As the deacons and vicars sat in my office this week – they came to an immediate realization about very 39, the difficult phrases they make us wonder at first glance. It is I who deal death and life; when I have struck, it is I who heal! They both remarked – this is talking about Law and Gospel – about the cross and baptism.
It is one of those moments where I realize that working with them is a great joy! They nailed it. ( Hmmm that might not be just the right way to say it, with Good Friday around the corner. ) But this passage is about this week – about a death that leads to life – and about how we are joined to that death in our baptism.
A death that shows the passion, the very heart of God, that He has for us….
That our sin, that even our idolatry can and is cleansed from us. Not that we should be proud of it, but we shouldn’t nail ourselves to the cross over and over again.
We’ve been there – because we’ve been here – at the baptismal font, at the place of St. Paul said,
12 For when you were baptized, you were buried with Christ, and in baptism you were also raised with Christ through your faith in the active power of God, who raised him from death. 13 You were at one time spiritually dead because of your sins and because you were Gentiles without the Law. But God has now brought you to life with Christ.

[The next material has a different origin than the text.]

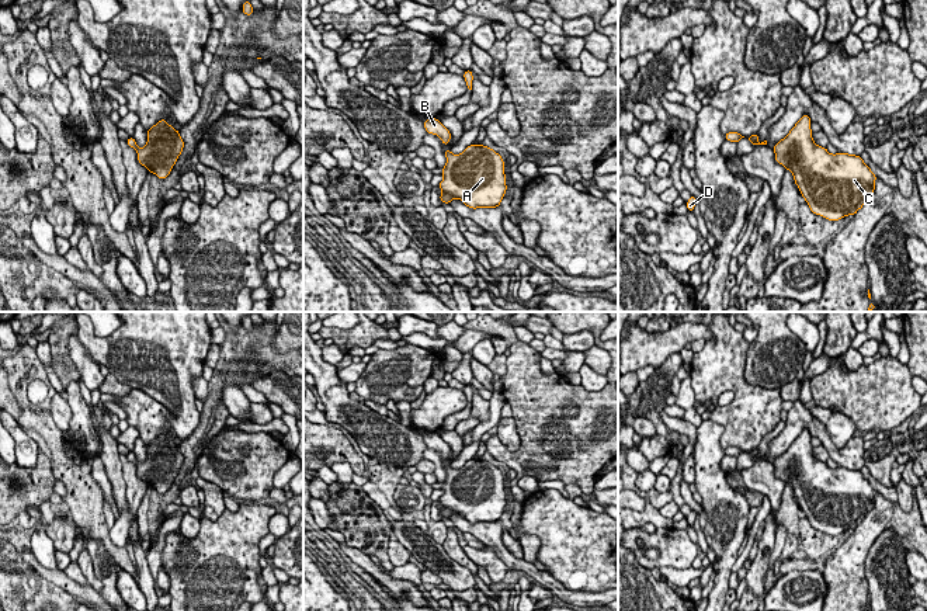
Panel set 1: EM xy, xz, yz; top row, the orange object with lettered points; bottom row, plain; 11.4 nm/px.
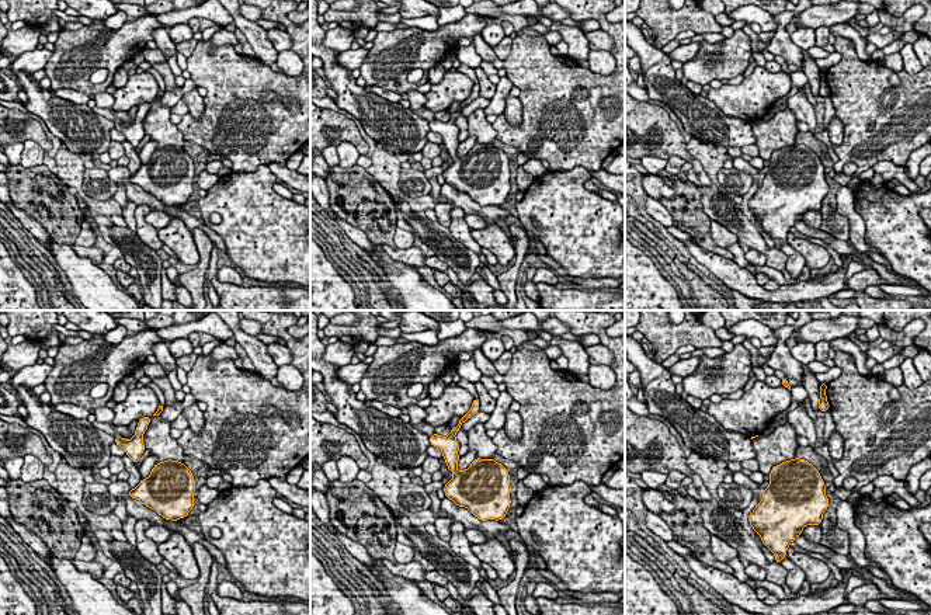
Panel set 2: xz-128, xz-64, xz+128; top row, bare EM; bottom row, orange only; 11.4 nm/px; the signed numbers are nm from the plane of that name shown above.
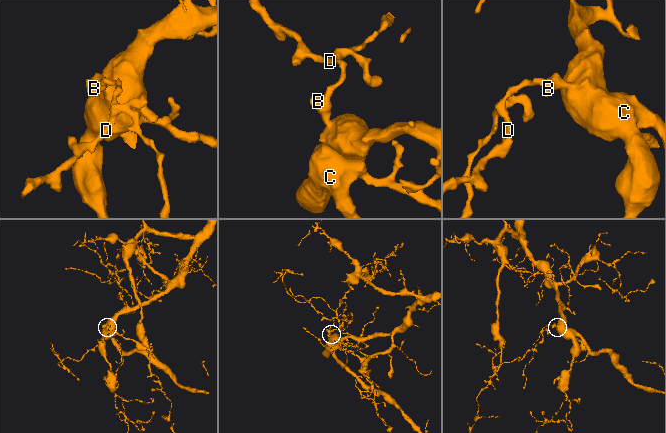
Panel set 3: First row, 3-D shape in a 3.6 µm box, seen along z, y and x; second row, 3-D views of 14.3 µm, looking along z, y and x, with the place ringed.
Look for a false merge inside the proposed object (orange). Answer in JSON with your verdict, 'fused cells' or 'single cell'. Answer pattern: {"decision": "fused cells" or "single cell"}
{"decision": "single cell"}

God forgave us all our sins; Colossians 2:12-13 (TEV)
That is where our confidence needs to be, not in ourselves, not in the failures that we so grieve over, but in the God who will not let us escape His grasp.
For there – when we realize He will not let us go… we find the peace that so eludes us, when we realized we cried Hosanna – hoping that God would do what we thought was right, the peace that eludes us as well, when we realize we are crying out “Crucify Him”, and then grieve over our guilt.
He won’t let us go, and because of that – we can know He is God, and that He crucifies us in Christ – that we can be raised to a new life. A life in which He reigns, and in which we live in peace. AMEN?